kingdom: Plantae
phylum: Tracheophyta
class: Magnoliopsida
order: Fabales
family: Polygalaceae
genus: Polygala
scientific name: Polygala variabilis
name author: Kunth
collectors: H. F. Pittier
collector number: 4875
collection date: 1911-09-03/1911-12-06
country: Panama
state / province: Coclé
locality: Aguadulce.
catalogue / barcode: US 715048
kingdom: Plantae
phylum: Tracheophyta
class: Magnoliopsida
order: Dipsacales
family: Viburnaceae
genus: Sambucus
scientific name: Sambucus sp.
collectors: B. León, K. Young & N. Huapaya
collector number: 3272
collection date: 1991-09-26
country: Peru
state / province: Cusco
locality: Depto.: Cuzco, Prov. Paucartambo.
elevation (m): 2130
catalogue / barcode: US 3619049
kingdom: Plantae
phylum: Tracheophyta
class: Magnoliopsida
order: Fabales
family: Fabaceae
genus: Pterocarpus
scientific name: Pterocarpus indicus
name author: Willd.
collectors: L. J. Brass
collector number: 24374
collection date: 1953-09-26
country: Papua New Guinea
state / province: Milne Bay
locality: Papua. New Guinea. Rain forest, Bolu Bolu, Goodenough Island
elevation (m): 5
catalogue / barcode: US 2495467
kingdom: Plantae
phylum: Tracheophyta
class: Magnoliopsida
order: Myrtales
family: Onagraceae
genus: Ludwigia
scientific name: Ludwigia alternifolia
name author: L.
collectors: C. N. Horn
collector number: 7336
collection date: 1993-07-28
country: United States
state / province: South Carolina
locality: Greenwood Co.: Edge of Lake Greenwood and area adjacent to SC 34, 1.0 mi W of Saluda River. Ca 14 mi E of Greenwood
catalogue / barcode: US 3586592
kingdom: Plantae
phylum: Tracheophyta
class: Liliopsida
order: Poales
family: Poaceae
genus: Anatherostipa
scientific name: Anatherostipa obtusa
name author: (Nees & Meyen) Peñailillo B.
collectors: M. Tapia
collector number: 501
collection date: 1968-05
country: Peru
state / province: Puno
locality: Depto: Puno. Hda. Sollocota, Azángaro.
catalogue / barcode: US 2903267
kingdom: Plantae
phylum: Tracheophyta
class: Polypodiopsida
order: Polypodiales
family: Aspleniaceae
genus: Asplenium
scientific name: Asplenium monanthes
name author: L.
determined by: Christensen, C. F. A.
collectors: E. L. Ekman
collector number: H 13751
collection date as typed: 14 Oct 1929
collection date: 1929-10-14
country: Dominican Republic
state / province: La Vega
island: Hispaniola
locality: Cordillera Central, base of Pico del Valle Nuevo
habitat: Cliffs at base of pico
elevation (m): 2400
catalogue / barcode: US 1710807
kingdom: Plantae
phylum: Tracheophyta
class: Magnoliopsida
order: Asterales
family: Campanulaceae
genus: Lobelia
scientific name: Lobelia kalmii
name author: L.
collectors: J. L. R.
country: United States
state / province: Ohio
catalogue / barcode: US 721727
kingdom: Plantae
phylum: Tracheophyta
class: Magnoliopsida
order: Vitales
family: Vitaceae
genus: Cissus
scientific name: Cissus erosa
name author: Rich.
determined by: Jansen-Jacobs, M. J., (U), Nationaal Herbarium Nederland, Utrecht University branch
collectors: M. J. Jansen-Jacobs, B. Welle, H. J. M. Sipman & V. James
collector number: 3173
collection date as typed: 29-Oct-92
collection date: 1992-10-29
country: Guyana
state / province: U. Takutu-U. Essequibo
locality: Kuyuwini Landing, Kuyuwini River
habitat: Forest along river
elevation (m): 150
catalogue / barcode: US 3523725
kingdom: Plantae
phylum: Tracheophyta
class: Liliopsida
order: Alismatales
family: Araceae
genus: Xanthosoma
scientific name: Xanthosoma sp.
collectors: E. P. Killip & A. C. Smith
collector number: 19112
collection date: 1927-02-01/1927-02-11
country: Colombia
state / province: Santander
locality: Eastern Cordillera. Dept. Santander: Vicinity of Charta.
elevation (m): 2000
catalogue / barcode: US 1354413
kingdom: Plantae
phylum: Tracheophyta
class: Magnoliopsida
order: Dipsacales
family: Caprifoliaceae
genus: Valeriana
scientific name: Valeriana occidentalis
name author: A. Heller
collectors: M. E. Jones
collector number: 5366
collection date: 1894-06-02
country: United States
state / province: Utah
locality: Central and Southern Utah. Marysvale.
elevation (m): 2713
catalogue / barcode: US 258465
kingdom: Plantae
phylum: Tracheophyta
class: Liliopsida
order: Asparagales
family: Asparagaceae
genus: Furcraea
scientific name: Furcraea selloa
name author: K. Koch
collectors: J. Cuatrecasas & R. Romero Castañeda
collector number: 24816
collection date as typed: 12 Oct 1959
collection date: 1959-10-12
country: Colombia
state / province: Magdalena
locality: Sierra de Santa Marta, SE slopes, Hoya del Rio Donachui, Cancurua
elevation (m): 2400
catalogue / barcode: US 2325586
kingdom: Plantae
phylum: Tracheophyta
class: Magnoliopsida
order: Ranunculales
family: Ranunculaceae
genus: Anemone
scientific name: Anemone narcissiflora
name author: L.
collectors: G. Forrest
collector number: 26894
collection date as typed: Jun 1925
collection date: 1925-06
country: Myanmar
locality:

- _OBJECTIVE_
Reproduce the entries above word for word, starting at the line containing "order: Asterales" and ending at the line containing "determined by: Jansen-Jacobs, M.", with both of those lines included.

- _ANSWER TO THIS PROBLEM_
order: Asterales
family: Campanulaceae
genus: Lobelia
scientific name: Lobelia kalmii
name author: L.
collectors: J. L. R.
country: United States
state / province: Ohio
catalogue / barcode: US 721727
kingdom: Plantae
phylum: Tracheophyta
class: Magnoliopsida
order: Vitales
family: Vitaceae
genus: Cissus
scientific name: Cissus erosa
name author: Rich.
determined by: Jansen-Jacobs, M. J., (U), Nationaal Herbarium Nederland, Utrecht University branch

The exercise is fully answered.